Step 3: Working with Protein Data

from themap.data import ProteinDataset
from themap.distance import ProteinDatasetDistance

# Load protein sequences
proteins = ProteinDataset.load_from_file("datasets/train/train_proteins.fasta")
print(f"Loaded {len(proteins)} protein sequences")

# Compute protein similarities
protein_distance = ProteinDatasetDistance(
    tasks=None,
    protein_method="euclidean"
)

protein_distance.source_protein_datasets = proteins
protein_distance.target_protein_datasets = proteins

distances = protein_distance.get_distance()
print("Protein distance matrix computed")

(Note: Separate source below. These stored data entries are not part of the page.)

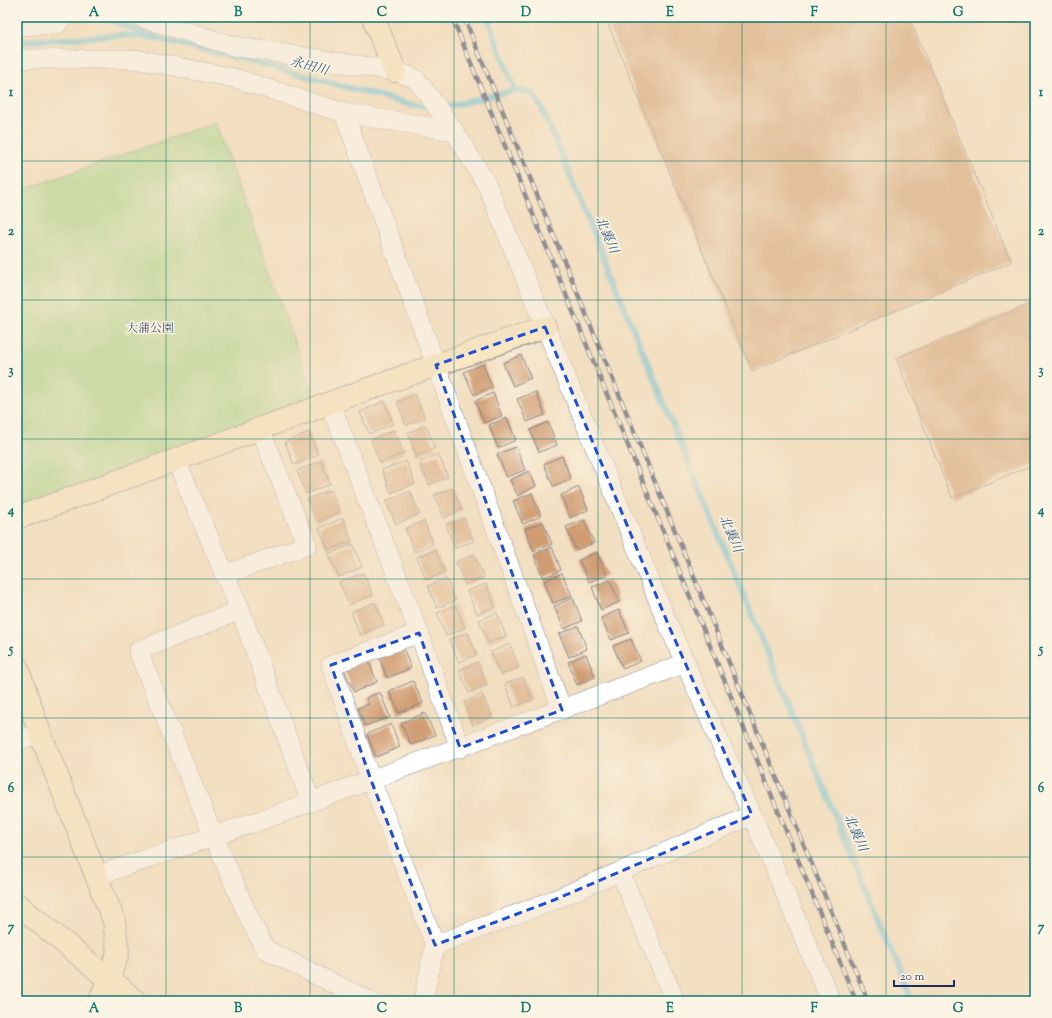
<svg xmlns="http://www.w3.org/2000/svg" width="1052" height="1018" viewBox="0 0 1052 1018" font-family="'Sorts Mill Goudy','Noto Serif JP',serif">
  <rect width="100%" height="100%" fill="#fcf5e5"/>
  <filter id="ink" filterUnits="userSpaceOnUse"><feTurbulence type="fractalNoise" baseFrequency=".025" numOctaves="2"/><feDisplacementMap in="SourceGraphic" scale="8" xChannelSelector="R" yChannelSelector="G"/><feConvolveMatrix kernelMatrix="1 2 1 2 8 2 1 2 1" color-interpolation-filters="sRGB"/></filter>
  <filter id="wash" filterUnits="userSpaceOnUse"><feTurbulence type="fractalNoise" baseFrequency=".012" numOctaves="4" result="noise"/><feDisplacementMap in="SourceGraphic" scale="16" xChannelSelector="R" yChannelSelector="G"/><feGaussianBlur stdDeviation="0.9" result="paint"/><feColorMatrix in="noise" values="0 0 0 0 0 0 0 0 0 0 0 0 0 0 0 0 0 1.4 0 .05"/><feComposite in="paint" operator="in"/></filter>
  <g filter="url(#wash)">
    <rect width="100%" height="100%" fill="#f2dec0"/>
    <!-- green -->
    <polygon fill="#9ed689" stroke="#5c8274" points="216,122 318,408 27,515 17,487 17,192"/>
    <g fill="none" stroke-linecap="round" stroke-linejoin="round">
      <!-- stream -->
      <g stroke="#60c1de" stroke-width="6">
        <polyline points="101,17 163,40 258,63 412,105 432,106"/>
        <polyline points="487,17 515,90"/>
        <polyline points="17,42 122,35 153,38"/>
        <polyline points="441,106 450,106 515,90 533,93 543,111 912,1001"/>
      </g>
    </g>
    <g id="blocks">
      <!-- building -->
      <g fill="#d09c72">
        <polygon points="605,17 909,17 1011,262 752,371"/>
        <polygon points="1035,302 1035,464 952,498 896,358"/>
        <polygon points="521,355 531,378 513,386 503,363"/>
        <polygon points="483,364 492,387 474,395 464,372"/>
        <polygon points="536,392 545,415 527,422 517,399"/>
        <polygon points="493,393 502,416 484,423 475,401"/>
        <polygon points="415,395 425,418 406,425 397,402"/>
        <polygon points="384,401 393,424 369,434 360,412"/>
        <polygon points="507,418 516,440 498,448 489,425"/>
        <polygon points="548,422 557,445 539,452 530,430"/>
        <polygon points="426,425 435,448 417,456 408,433"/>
        <polygon points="394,430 404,453 380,463 371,440"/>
        <polygon points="309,432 318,455 294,465 285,442"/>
        <polygon points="516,447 525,470 507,477 497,454"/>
        <polygon points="438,454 448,477 429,485 420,462"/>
        <polygon points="562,456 571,479 553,486 544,464"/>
        <polygon points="321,461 330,484 306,494 297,471"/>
        <polygon points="406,461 415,483 391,493 382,470"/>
        <polygon points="529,471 536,486 518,496 510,480"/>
        <polygon points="579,487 588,510 570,518 561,495"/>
        <polygon points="453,488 462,510 444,518 434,495"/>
        <polygon points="331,490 340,512 317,522 307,499"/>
        <polygon points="410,491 420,514 396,524 386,501"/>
        <polygon points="532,493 541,516 523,524 513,501"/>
        <polygon points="343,518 352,541 328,550 319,528"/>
        <polygon points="464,518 474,541 455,548 446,525"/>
        <polygon points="584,520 594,543 576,550 566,527"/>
        <polygon points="424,521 433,544 415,552 405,529"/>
        <polygon points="543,522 552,544 534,552 525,529"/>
        <polygon points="353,544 362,567 339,577 329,554"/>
        <polygon points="552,547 561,570 543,578 534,555"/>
        <polygon points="435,550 445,572 426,580 417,557"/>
        <polygon points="597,552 607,575 589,582 579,560"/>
        <polygon points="474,554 484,577 465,585 456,562"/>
        <polygon points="363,573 373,595 349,605 339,582"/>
        <polygon points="562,573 572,596 553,603 544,581"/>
        <polygon points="446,578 455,601 437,608 428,586"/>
        <polygon points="610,580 619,602 601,610 592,587"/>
        <polygon points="486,584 495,607 477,614 467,591"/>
        <polygon points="573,598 582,621 564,629 554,606"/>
        <polygon points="375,602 384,625 360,635 351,612"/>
        <polygon points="455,605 465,628 446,636 437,613"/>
        <polygon points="619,610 629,633 611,640 601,618"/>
        <polygon points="497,613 506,636 488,643 479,620"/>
        <polygon points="578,626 587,649 569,657 559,634"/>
        <polygon points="467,632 477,655 459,662 449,640"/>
        <polygon points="631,639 641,661 623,669 613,646"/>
        <polygon points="510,644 519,667 501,675 491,652"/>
        <polygon points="402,645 411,668 387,678 378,655"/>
        <polygon points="586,654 595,677 577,685 568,662"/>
        <polygon points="368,660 377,682 354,692 344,670"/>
        <polygon points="478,662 487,685 469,693 459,670"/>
        <polygon points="523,677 532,700 514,707 505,684"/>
        <polygon points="413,681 423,703 399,713 389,691"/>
        <polygon points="380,692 390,717 365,726 358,708 369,704 366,698"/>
        <polygon points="482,694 492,717 473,725 464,702"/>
        <polygon points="425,713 435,735 411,745 401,723"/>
        <polygon points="391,724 400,747 376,757 367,734"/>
      </g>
    </g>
  </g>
  <g filter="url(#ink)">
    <use href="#blocks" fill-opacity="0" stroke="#86868f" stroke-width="1"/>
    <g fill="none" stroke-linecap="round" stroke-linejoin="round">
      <defs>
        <g id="street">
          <polyline points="140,17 233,46 395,71 414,78 421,85 454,131 487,185 668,624 752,815 831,1001"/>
          <polyline points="17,26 57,24 62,17"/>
          <polyline points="17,59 136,59 234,78 344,113 454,131"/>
          <polyline points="344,113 562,710"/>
          <polyline points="330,403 419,633 331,665 371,780 435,945"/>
          <polyline points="176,460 240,610 138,651 214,837 245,909 265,949 320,977 370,1001"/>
          <polyline points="224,575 307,545 260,429"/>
          <polyline points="240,610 311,802"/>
          <polyline points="419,633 460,748"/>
          <polyline points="17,741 40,733"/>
          <polyline points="620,872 675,1001"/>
          <polyline points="96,876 273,816 686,663"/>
          <polyline points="423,1001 435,945 554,900 752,815"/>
        </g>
        <g id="secondary">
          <polyline points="373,17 395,71"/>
          <polyline points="17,518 382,384 545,327"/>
          <polyline points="17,667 40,733 114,921 118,953 100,1001"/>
          <polyline points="17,904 101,973 109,978 135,1001"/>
        </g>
      </defs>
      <!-- street casing -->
      <use href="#street" stroke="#86868f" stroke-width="20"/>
      <!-- secondary casing -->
      <use href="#secondary" stroke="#86868f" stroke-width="24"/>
      <!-- street -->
      <use href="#street" stroke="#fff" stroke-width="19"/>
      <!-- secondary -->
      <use href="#secondary" stroke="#f9e7c3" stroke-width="22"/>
      <defs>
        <g id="rail">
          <polyline points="452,17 856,1001"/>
          <polyline points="464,17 868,1001"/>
        </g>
      </defs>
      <!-- rail casing -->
      <use href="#rail" stroke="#1b2f5e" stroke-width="4.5"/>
      <!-- rail -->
      <use href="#rail" stroke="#fcf5e5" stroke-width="3" stroke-dasharray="9" stroke-linecap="butt"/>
    </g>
  </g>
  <!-- marked area -->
  <path d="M0 0H1052V1018H0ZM 545,327 L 668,624 L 752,815 L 554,900 L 435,945 L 371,780 L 331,665 L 419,633 L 460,748 L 562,710 L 436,365 Z" fill="#f2dec0" fill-opacity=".55" fill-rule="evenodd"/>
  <path fill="none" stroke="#1d4ed8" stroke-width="3" stroke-dasharray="8 5" stroke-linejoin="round" d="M 545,327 L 668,624 L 752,815 L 554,900 L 435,945 L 371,780 L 331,665 L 419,633 L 460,748 L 562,710 L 436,365 Z"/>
  <!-- grid -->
  <path fill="none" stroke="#0f766e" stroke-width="1" stroke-opacity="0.55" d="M 166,17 L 166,1001M 310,17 L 310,1001M 454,17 L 454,1001M 598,17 L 598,1001M 742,17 L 742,1001M 886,17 L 886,1001M 17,161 L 1035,161M 17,300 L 1035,300M 17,439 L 1035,439M 17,579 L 1035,579M 17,718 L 1035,718M 17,857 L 1035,857"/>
  <g text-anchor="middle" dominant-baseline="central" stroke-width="3" stroke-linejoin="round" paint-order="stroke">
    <!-- park labels -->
    <g font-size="12" fill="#3c5969" stroke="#fcf5e5">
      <text x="150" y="329">大蒲公園</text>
    </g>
    <!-- water labels -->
    <g font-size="13" font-style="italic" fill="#305b84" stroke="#fcf5e5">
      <text transform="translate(309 67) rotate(15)">永田川</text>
      <text transform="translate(606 235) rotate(67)">北裏川</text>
      <text transform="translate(730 534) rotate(67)">北裏川</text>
      <text transform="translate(855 833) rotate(67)">北裏川</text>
    </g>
  </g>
  <!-- margin -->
  <rect width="1052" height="1018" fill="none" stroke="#fcf5e5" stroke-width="44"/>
  <!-- scale -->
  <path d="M894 980v6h60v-6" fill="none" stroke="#1b2f5e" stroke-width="2"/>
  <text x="900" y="980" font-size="12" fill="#1b2f5e" stroke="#fcf5e5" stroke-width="3" paint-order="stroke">20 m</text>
  <rect x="22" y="22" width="1008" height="974" fill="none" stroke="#0f766e" stroke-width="1.5"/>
  <g font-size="13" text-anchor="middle" font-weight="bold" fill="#0f766e">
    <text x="94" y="16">A</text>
    <text x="238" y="16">B</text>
    <text x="382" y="16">C</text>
    <text x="526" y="16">D</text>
    <text x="670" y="16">E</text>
    <text x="814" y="16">F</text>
    <text x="958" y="16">G</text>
    <text x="11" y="96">1</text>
    <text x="1041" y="96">1</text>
    <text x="11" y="235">2</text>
    <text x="1041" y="235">2</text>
    <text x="11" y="374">3</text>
    <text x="1041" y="374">3</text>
    <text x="11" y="514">4</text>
    <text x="1041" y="514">4</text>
    <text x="11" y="653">5</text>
    <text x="1041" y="653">5</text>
    <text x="11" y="792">6</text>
    <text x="1041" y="792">6</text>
    <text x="11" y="931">7</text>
    <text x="1041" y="931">7</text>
    <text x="94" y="1012">A</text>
    <text x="238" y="1012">B</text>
    <text x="382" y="1012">C</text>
    <text x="526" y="1012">D</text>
    <text x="670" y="1012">E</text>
    <text x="814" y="1012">F</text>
    <text x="958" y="1012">G</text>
  </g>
</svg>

Step 4: Understanding Results

Distance values have the following interpretations:

  • Lower values: More similar datasets
  • Higher values: More different datasets
  • Scale: Depends on the method used
# Analyze distance results
for target_id, source_distances in result.items():
    print(f"Target task: {target_id}")
    for source_id, distance in source_distances.items():
        print(f"  Distance from {source_id}: {distance:.3f}")

Next Steps

Now that you understand the basics:

  1. Try different distance methods (cosine, otdd)
  2. Explore the unified task system
  3. Learn about task hardness estimation
  4. Check out the advanced examples

Common Issues

Import Errors

Make sure all dependencies are installed:

pip install -e ".[ml]"

Memory Issues

Use euclidean distance for large datasets instead of OTDD.

File Not Found

Ensure your data files are in the correct directory structure.